The receptionists - and there have been a few - have been unfailingly polite. Surrounded by a sea of faces, some who've never attended before and don't know where the loo is; to seasoned practitioners - known by name, carrying thick black leather well-worn briefcases, striding off down the corridor, knowing exactly which direction to take for Room 206, or any other number allocated to their matter, the receptionist deals with the people present and those on the telephone in a pleasant and helpful manner.

Of course commissioners range in style as much as they do in race, gender, age and other distinguishing characteristics; however every one I've ever dealt with, has followed appropriate procedures and been as effective as they could given the circumstances. This statement holds true for conciliations, arbitrations or mutual interest mediations.

Is this a function of my expectations? Well, I do hold the view that simply having to be at the CCMA is an indication of management failure.
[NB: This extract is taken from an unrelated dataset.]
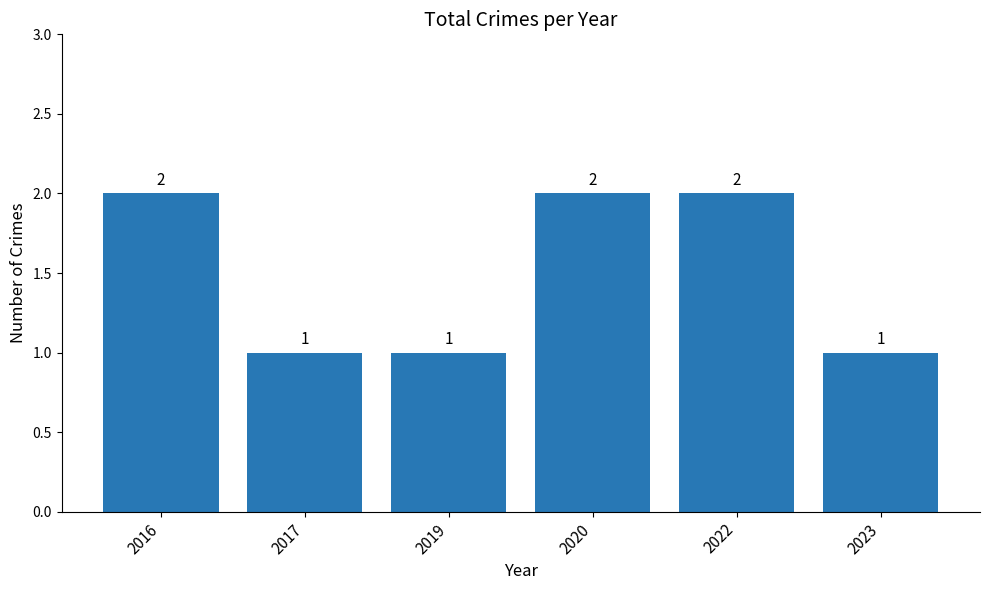

What is the sum of all values?

9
What! You cannot be serious! How can you make that statement?

Well, let's examine why we end up at the CCMA.

My argument is as follows:
The employer selects employees, the employer offers the contract of employment, the employer sets out the rules and the requirements of the position. The employer has the legal responsibility to give guidance, instruction, counselling and training, as appropriate.

If all this is done appropriately for every employee, and the employee receives appropriate and timeous performance management, we should not have Incapacity: poor performance terminations leading to CCMA applications.

If an employee has the opportunity to misappropriate items, products or money, is this not a failure of management, the internal control processes, security systems, and risk management generally?

If there are social problems, such as alcohol and drug abuse, is this not a failure of management in the recruitment process, or later in long-standing employees, in observing the signs and introducing appropriate supportive measures?

If there is a need to retrench for economic, structural or technological reasons, is this not a failure to manage the business and the balance of recruitment and natural attrition, or alternatively if this is not possible - the expectations of employees via the detailed consultative processes legislated?

Are matters of mutual interest which lead to disputes, lock-outs, strikes not a failure of management to understand the needs of their employees, the desperate circumstances in which their employees live, particularly to explain why it is necessary for CEOs to earn 300 times what their shop-floor worker does?

Is everything the failure of labour law - or is the problem the failure of management?

Happy with the CCMA

----------